Problem: Let $I$ be an interval, $f \in C^n(I,\mathbb R), x_0 \in I,$ and $T$, a polynomial of degree $n$ with
$$\lim_{x\to a}\frac{f(x)-T(x)}{(x-x_0)^n}=0.$$
Prove that T is the Taylor polynomial of $f$ of degree $n$ in $x_0 $.
I have come across several questions proving that if T is a Taylor polynomial then we have the above equation. However, I can't seem to figure out how to make my way towards this proof as it is basically the asking for the other direction of the Taylor polynomial theorem. I see a pattern between how the above limit is similar to what is the derivative of $f(x_0)$, but I need some help seeing the overall picture.

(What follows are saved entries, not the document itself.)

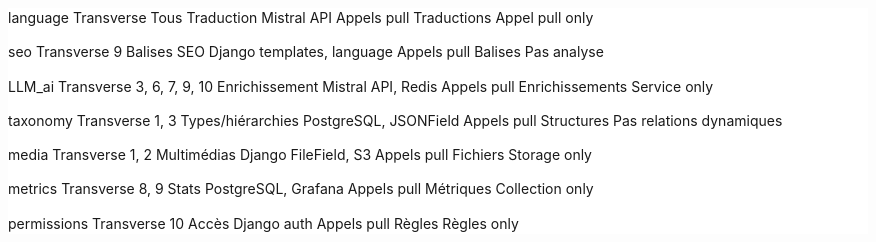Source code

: 
language
Transverse
Tous
Traduction
Mistral API
Appels pull
Traductions
Appel pull only


seo
Transverse
9
Balises SEO
Django templates, language
Appels pull
Balises
Pas analyse


LLM_ai
Transverse
3, 6, 7, 9, 10
Enrichissement
Mistral API, Redis
Appels pull
Enrichissements
Service only


taxonomy
Transverse
1, 3
Types/hiérarchies
PostgreSQL, JSONField
Appels pull
Structures
Pas relations dynamiques


media
Transverse
1, 2
Multimédias
Django FileField, S3
Appels pull
Fichiers
Storage only


metrics
Transverse
8, 9
Stats
PostgreSQL, Grafana
Appels pull
Métriques
Collection only


permissions
Transverse
10
Accès
Django auth
Appels pull
Règles
Règles only

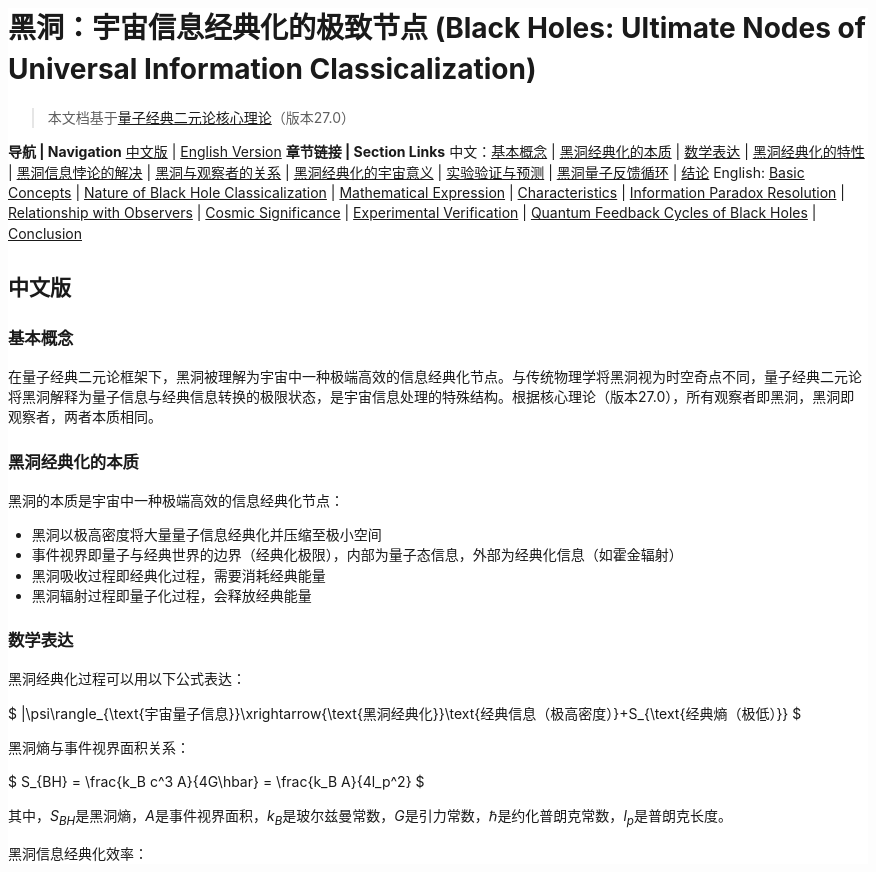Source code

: # 黑洞：宇宙信息经典化的极致节点 (Black Holes: Ultimate Nodes of Universal Information Classicalization)

> 本文档基于[量子经典二元论核心理论](../core.md)（版本27.0）

**导航 | Navigation**
[中文版](#中文版) | [English Version](#english-version)
**章节链接 | Section Links**
中文：[基本概念](#基本概念) | [黑洞经典化的本质](#黑洞经典化的本质) | [数学表达](#数学表达) | [黑洞经典化的特性](#黑洞经典化的特性) | [黑洞信息悖论的解决](#黑洞信息悖论的解决) | [黑洞与观察者的关系](#黑洞与观察者的关系) | [黑洞经典化的宇宙意义](#黑洞经典化的宇宙意义) | [实验验证与预测](#实验验证与预测) | [黑洞量子反馈循环](#黑洞量子反馈循环) | [结论](#结论)
English: [Basic Concepts](#basic-concepts) | [Nature of Black Hole Classicalization](#the-nature-of-black-hole-classicalization) | [Mathematical Expression](#mathematical-expression) | [Characteristics](#characteristics-of-black-hole-classicalization) | [Information Paradox Resolution](#resolution-of-the-black-hole-information-paradox) | [Relationship with Observers](#relationship-between-black-holes-and-observers) | [Cosmic Significance](#cosmic-significance-of-black-hole-classicalization) | [Experimental Verification](#experimental-verification-and-predictions) | [Quantum Feedback Cycles of Black Holes](#quantum-feedback-cycles-of-black-holes) | [Conclusion](#conclusion)

## 中文版

### 基本概念

在量子经典二元论框架下，黑洞被理解为宇宙中一种极端高效的信息经典化节点。与传统物理学将黑洞视为时空奇点不同，量子经典二元论将黑洞解释为量子信息与经典信息转换的极限状态，是宇宙信息处理的特殊结构。根据核心理论（版本27.0），所有观察者即黑洞，黑洞即观察者，两者本质相同。

### 黑洞经典化的本质

黑洞的本质是宇宙中一种极端高效的信息经典化节点：

- 黑洞以极高密度将大量量子信息经典化并压缩至极小空间
- 事件视界即量子与经典世界的边界（经典化极限），内部为量子态信息，外部为经典化信息（如霍金辐射）
- 黑洞吸收过程即经典化过程，需要消耗经典能量
- 黑洞辐射过程即量子化过程，会释放经典能量

### 数学表达

黑洞经典化过程可以用以下公式表达：

$`
|\psi\rangle_{\text{宇宙量子信息}}\xrightarrow{\text{黑洞经典化}}\text{经典信息（极高密度）}+S_{\text{经典熵（极低）}}
`$

黑洞熵与事件视界面积关系：

$`
S_{BH} = \frac{k_B c^3 A}{4G\hbar} = \frac{k_B A}{4l_p^2}
`$

其中，$`S_{BH}`$是黑洞熵，$`A`$是事件视界面积，$`k_B`$是玻尔兹曼常数，$`G`$是引力常数，$`\hbar`$是约化普朗克常数，$`l_p`$是普朗克长度。

黑洞信息经典化效率：
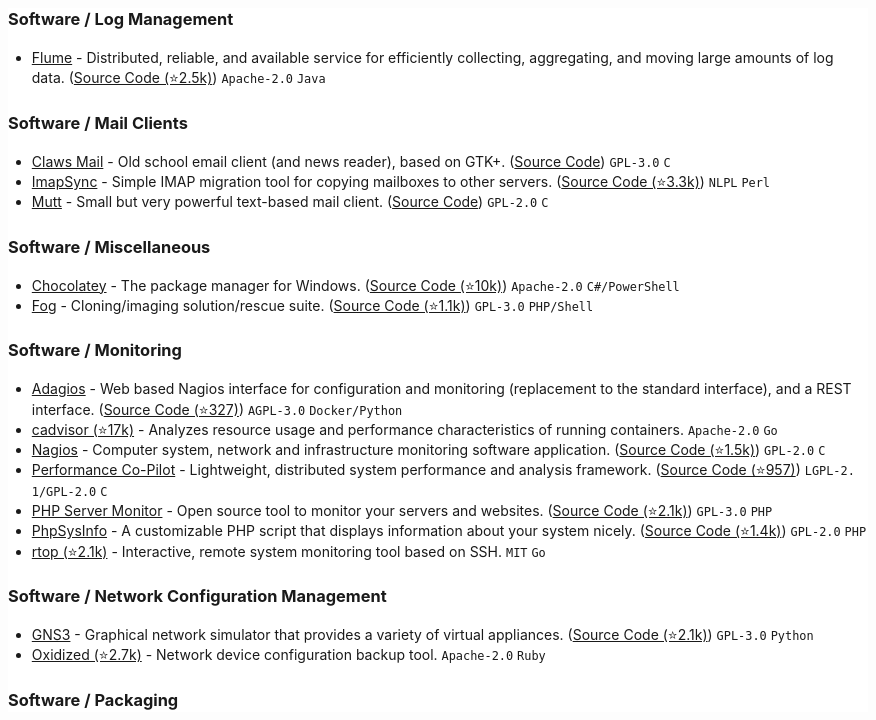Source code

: ### Software / Log Management

*   [Flume](https://flume.apache.org/) - Distributed, reliable, and available service for efficiently collecting, aggregating, and moving large amounts of log data. ([Source Code (⭐2.5k)](https://github.com/apache/flume)) `Apache-2.0` `Java`

### Software / Mail Clients

*   [Claws Mail](http://www.claws-mail.org/) - Old school email client (and news reader), based on GTK+. ([Source Code](https://git.claws-mail.org/?p=claws.git;a=tree)) `GPL-3.0` `C`
*   [ImapSync](http://imapsync.lamiral.info/) - Simple IMAP migration tool for copying mailboxes to other servers. ([Source Code (⭐3.3k)](https://github.com/imapsync/imapsync)) `NLPL` `Perl`
*   [Mutt](http://www.mutt.org/) - Small but very powerful text-based mail client. ([Source Code](https://gitlab.com/muttmua/mutt)) `GPL-2.0` `C`

### Software / Miscellaneous

*   [Chocolatey](https://chocolatey.org/) - The package manager for Windows. ([Source Code (⭐10k)](https://github.com/chocolatey/choco)) `Apache-2.0` `C#/PowerShell`
*   [Fog](https://www.fogproject.org/) - Cloning/imaging solution/rescue suite. ([Source Code (⭐1.1k)](https://github.com/FOGProject/fogproject)) `GPL-3.0` `PHP/Shell`

### Software / Monitoring

*   [Adagios](http://adagios.org/) - Web based Nagios interface for configuration and monitoring (replacement to the standard interface), and a REST interface. ([Source Code (⭐327)](https://github.com/opinkerfi/adagios)) `AGPL-3.0` `Docker/Python`
*   [cadvisor (⭐17k)](https://github.com/google/cadvisor) - Analyzes resource usage and performance characteristics of running containers. `Apache-2.0` `Go`
*   [Nagios](https://www.nagios.org/) - Computer system, network and infrastructure monitoring software application. ([Source Code (⭐1.5k)](https://github.com/NagiosEnterprises/nagioscore)) `GPL-2.0` `C`
*   [Performance Co-Pilot](http://pcp.io) - Lightweight, distributed system performance and analysis framework. ([Source Code (⭐957)](https://github.com/performancecopilot/pcp)) `LGPL-2.1/GPL-2.0` `C`
*   [PHP Server Monitor](https://www.phpservermonitor.org/) - Open source tool to monitor your servers and websites. ([Source Code (⭐2.1k)](https://github.com/phpservermon/phpservermon)) `GPL-3.0` `PHP`
*   [PhpSysInfo](https://phpsysinfo.github.io/phpsysinfo/) - A customizable PHP script that displays information about your system nicely. ([Source Code (⭐1.4k)](https://github.com/phpsysinfo/phpsysinfo)) `GPL-2.0` `PHP`
*   [rtop (⭐2.1k)](https://github.com/rapidloop/rtop) - Interactive, remote system monitoring tool based on SSH. `MIT` `Go`

### Software / Network Configuration Management

*   [GNS3](https://www.gns3.com/) - Graphical network simulator that provides a variety of virtual appliances. ([Source Code (⭐2.1k)](https://github.com/GNS3/gns3-gui/)) `GPL-3.0` `Python`
*   [Oxidized (⭐2.7k)](https://github.com/ytti/oxidized) - Network device configuration backup tool. `Apache-2.0` `Ruby`

### Software / Packaging
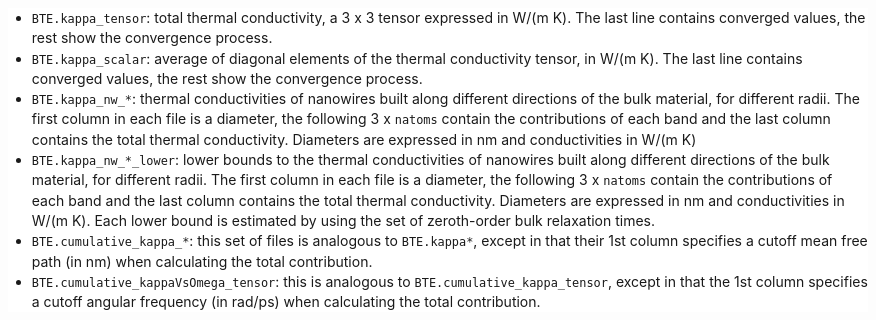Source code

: - `BTE.kappa_tensor`: total thermal conductivity, a 3 x 3 tensor expressed in W/(m K). The last line contains converged values, the rest show the convergence process.
- `BTE.kappa_scalar`: average of diagonal elements of the thermal conductivity tensor, in W/(m K). The last line contains converged values, the rest show the convergence process.
- `BTE.kappa_nw_*`: thermal conductivities of nanowires built along different directions of the bulk material, for different radii. The first column in each file is a diameter, the following 3 x `natoms` contain the contributions of each band and the last column contains the total thermal conductivity. Diameters are expressed in nm and conductivities in W/(m K)
- `BTE.kappa_nw_*_lower`: lower bounds to the thermal conductivities of nanowires built along different directions of the bulk material, for different radii. The first column in each file is a diameter, the following 3 x `natoms` contain the contributions of each band and the last column contains the total thermal conductivity. Diameters are expressed in nm and conductivities in W/(m K). Each lower bound is estimated by using the set of zeroth-order bulk relaxation times.
- `BTE.cumulative_kappa_*`: this set of files is analogous to `BTE.kappa*`, except in that their 1st column specifies a cutoff mean free path (in nm) when calculating the total contribution.
- `BTE.cumulative_kappaVsOmega_tensor`: this is analogous to `BTE.cumulative_kappa_tensor`, except in that the 1st column specifies a cutoff angular frequency (in rad/ps) when calculating the total contribution.
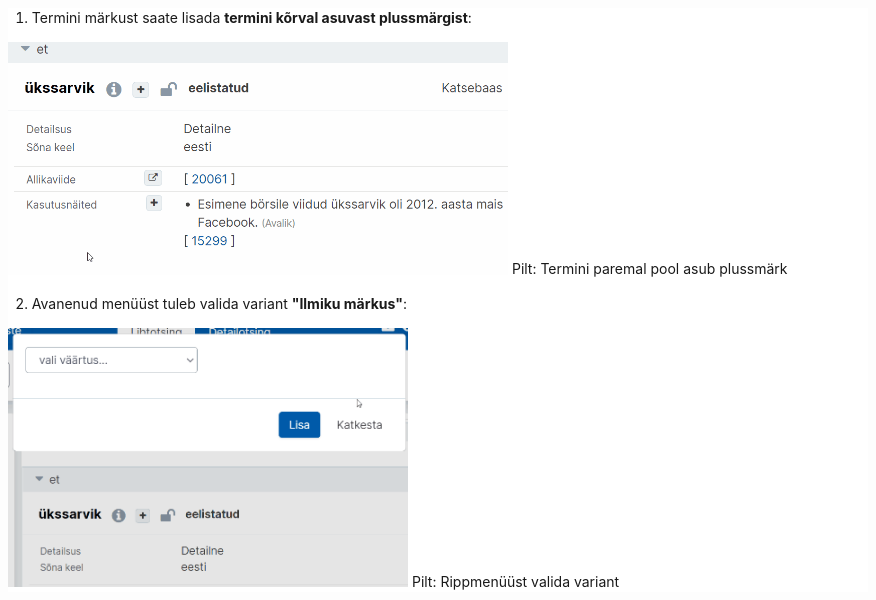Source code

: 1. Termini märkust saate lisada **termini kõrval asuvast plussmärgist**:  
<a href="images/termini-markus-1.gif" target="_blank" rel="noreferrer noopener">
    <img src="images/termini-markus-1.gif" alt='Termini paremal pool asub plussmärk' width="500"/></a>  
    Pilt: Termini paremal pool asub plussmärk

2. Avanenud menüüst tuleb valida variant **"Ilmiku märkus"**:  
<a href="images/termini-markus-2.gif" target="_blank" rel="noreferrer noopener">
    <img src="images/termini-markus-2.gif" alt='Rippmenüüst valida variant' width="400"/></a>  
    Pilt: Rippmenüüst valida variant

I know we are done once I prove that:
$$T(x) = \sum_{k=0}^{n}\frac{f^{k}(x)}{k!}(x-x_0)^k$$
Any help is appreciated.
Best Answer
Hint: The Taylor polynomial $p(x)=\sum^n_{k=0}\frac{f^{(k)}(x_0)}{k!}(x-x_0)^k$ satisfies $$\lim_{x\rightarrow x_0}\frac{f(x)-p(x)}{(x-x_0)^n}=0$$ See for example this posting
This, combined with your assumptions on the polynomial $T$ yields $$\lim_{x\rightarrow x_0}\frac{T(x)-p(x)}{(x-x_0)^n}=0$$
Since $T$ and $p$ are polynomials of degree $n$, it follows that $T(x)=p(x)$.
For the last statement, show that if $\phi(x)=a_0+a_1x+\ldots +a_nx^n$ and $\lim_{x\rightarrow0}\frac{\phi(x)}{x^n}=0$, then $\phi(x)\equiv0$ and so $a_j=0$ for $0\leq j\leq n$.